Rarely a week goes by without news media using an anniversary peg for stories and this week is no different. The Jonestown massacre,
a mass poisoning of over 900 members of Peoples Temple, occurred 30 years ago this Tuesday. Tim Reiterman, a reporter who has covered the story since the beginning, talks about revisiting it every five years.
Artist: Wolf Parade
BOB GARFIELD: Some stories come and go in a news cycle, some linger forever, and some reemerge periodically, like the bloom of the Titan Arum plant or the census. Tuesday marked the 30th anniversary of the Jonestown massacre, the orchestrated death of more than 900 members of the Peoples Temple, a cult led by Jim Jones.
Also killed that day was California Congressman Leo Ryan, who had gone to Jonestown, Guyana, on a fact finding mission. Tim Reiterman, then a reporter for The San Francisco Examiner, went with Ryan and was shot twice in the ambush that left Ryan dead.
Reiterman has written for the 10th, 20th, 25th and now 30th anniversaries of the massacre, trying to correct public misconceptions of the killings as he recalls that horrible day. TIM REITERMAN: Those of us covering the congressman’s trip, left in a Temple dump truck for a nearby airstrip. When we arrived and began boarding two small planes, a tractor and trailer full of Temple gunmen pulled up and they leapt out, began firing at us.
As I took cover behind one of the plane’s wheels, I was wounded, but fortunately was able to jump up and run into the nearby jungle. When I came out minutes later, I found that the congressman and three of my fellow newsmen had been killed. BOB GARFIELD: Now, this is one of those stories that captures the world’s attention and horror, and then it just eventually kind of fades away. How odd is it for you to, at least as far as Jonestown is concerned, disappear off the face of the earth for five year cycles and then return like a cicada to retell the story? TIM REITERMAN: Well, I have never been a big fan of anniversary stories. In this case, I think the event was important enough that at least the 10 year cycles were suitable. As time has gone on, it’s become more difficult, in part because you have to put the survivors through this ordeal of reliving the events again and again.
But, on the other hand, I believe it’s important to continue to write about Jonestown because the world still is operating under a number of misconceptions. One of them is that the people were simply robotic cultists, and there’s no recognition of the fact that they were mostly ordinary people from all walks of life who joined for the best of motives. They wanted to help their fellow man.

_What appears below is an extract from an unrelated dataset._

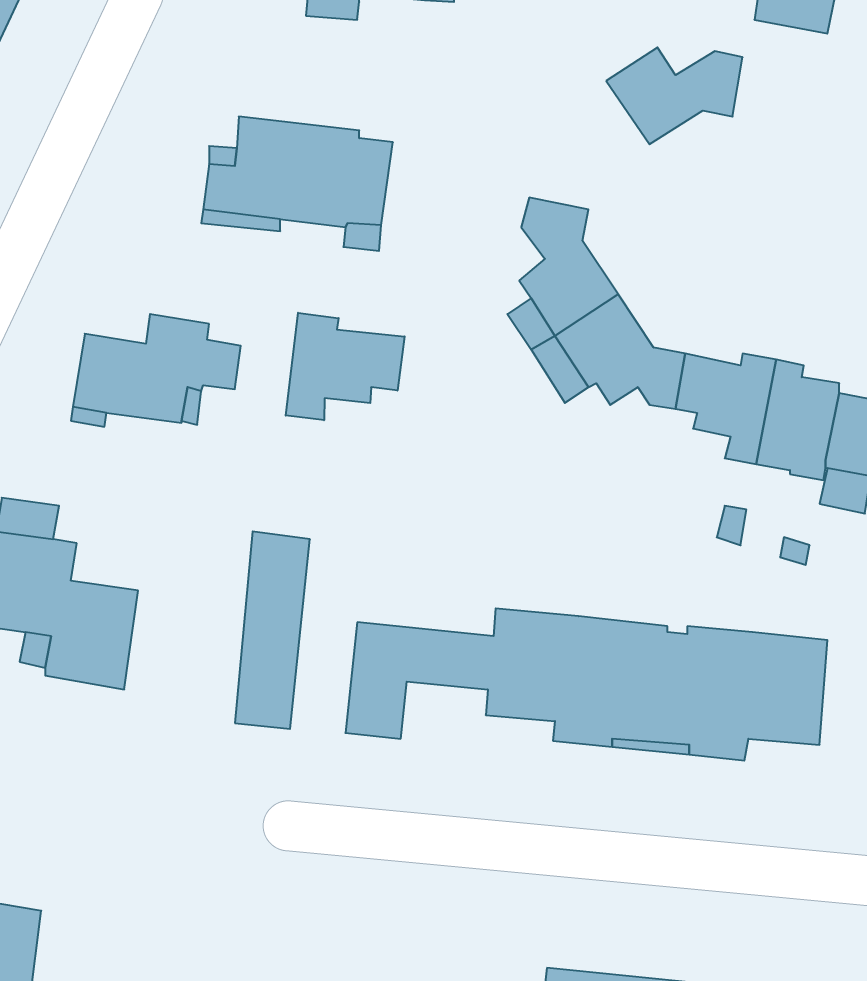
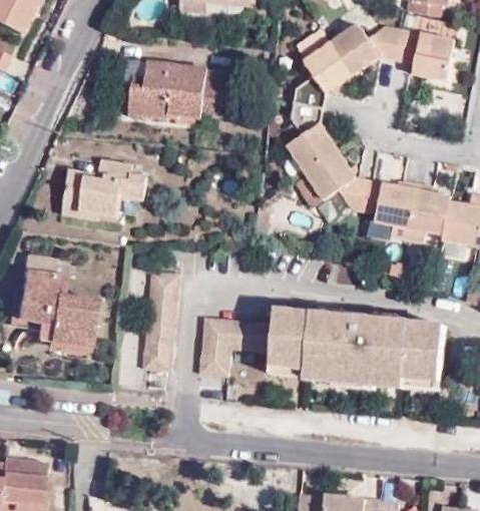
building: none -> [294,27,355,107]
building: none -> [397,30,455,80]
building: [286,313,405,420] -> none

And many people still don't understand that what happened in Jonestown was not a clean-cut, voluntary ritual led by Jim Jones. It was really a mass murder that he orchestrated. BOB GARFIELD: As a reporter, putting aside what you personally experienced, to have to go back into some of these horrifying memories, what do you face opening up those wounds for others who maybe aren't that interested in going through this? TIM REITERMAN: Particularly this year, as I was working on my 30th anniversary piece for The Associated Press, I ran into people with whom I had spoken before who didn't want to be interviewed yet again. And I ran into, more often, a number who said, this is the last time I'm going to be interviewed. BOB GARFIELD: While memories of Jonestown may fade over now, three decades, it has found its way into the popular lexicon because of one particular phrase. How do you react when you hear people use the expression, quite blithely, “They drank the Kool Aid?” TIM REITERMAN: Well, I find that offensive to the victims as well as to the survivors because it’s come to mean unthinking loyalty, something less than human. What happened in Jonestown was Jones. When he started this ritual, he surrounded that community with armed guards with crossbows, and when he ordered that potion to come forward, he ordered the children to go first.

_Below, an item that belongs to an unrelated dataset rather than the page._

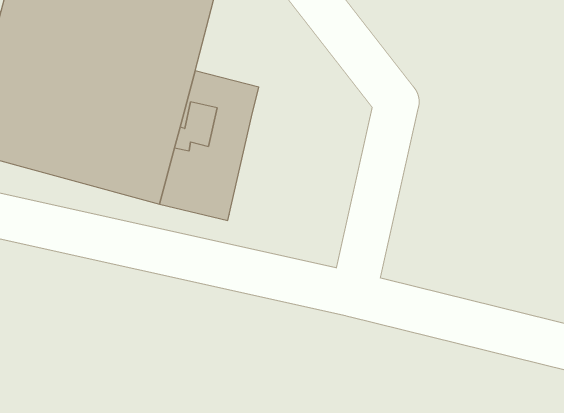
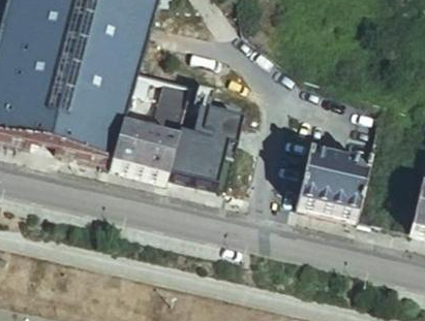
building: none -> [166,99,226,179]
building: none -> [297,147,367,211]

By doing that, he sealed everyone’s fate because the parents and other elders would have no reason to live once the young ones died. That was the diabolical final step in what really was mass murder. BOB GARFIELD: Tim, thank you for joining us. TIM REITERMAN: Thank you very much. BOB GARFIELD: Tim Reiterman is The Associated Press’ Northern California news editor. His book, Raven: The Untold Story of the Reverend Jim Jones and His People, was just released in paperback.